REVIEW: “Love and Dearth and the Star that Shall Not Be Named: Kom’s Story” by James Gunn

Review of James Gunn, “Love and Dearth and the Star that Shall Not Be Named: Kom’s Story”, Asimov’s Science Fiction November/December (2017): 118-125 — Purchase Here. Reviewed by Kiera Lesley.

This story is part of a series of tie-in pieces for James Gunn’s Transcendental trilogy of novels. Each tells the backstory of one character in the novels and how they came to seek the Transcendental Machine central to the novels.

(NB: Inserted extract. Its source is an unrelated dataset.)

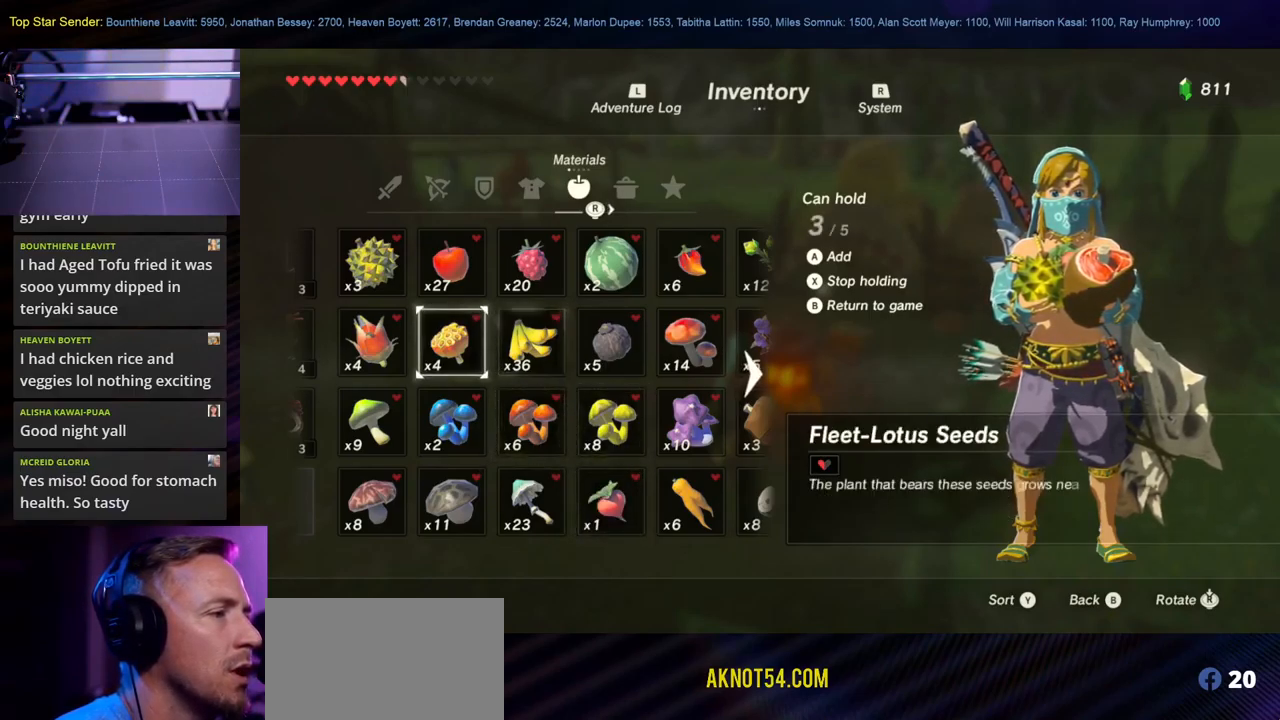
{"buttons": [], "left_stick": "center", "right_stick": "center", "events": [[133, "left_stick", "center"], [283, "left_stick", "up"], [467, "left_stick", "center"]]}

A nice angle on a first contact story. Kom, a Sirian, encounters a human named Sam floating in an escape capsule near the star that his people hold to be the place where paradise for the dead is located. In learning to communicate with Sam, Kom describes the history, creation myths, culture and procreating practices of his planet and species. These conversations with Sam prompt Kom to think differently about these things and reconsider his life trajectory.

I really liked the mythology of this piece. Kom’s tales of the star that shall not be named and the beliefs attached to it by his people – the Ranians – are beautiful. I also enjoyed Kom and Sam’s conversations and the internal revelations this invoked in Kom. The shifts between recollections, current events, and creation myths are handled well, too.

However, as someone not familiar with the Transcendental novels I found the turn the story takes at the end to tie-in to the novel universe a bit abrupt. Where Kom was being sent to, why this was important, and Kom’s motivations for his quest for transcendence and the Transcendental Machine happened fast – within paragraphs – and weren’t clear to me. This left me unsatisfied with the ending. I suspect this is unlikely to be the case for a reader familiar with Gunn’s novels, but it did detract from this piece’s ability to stand on its own for me.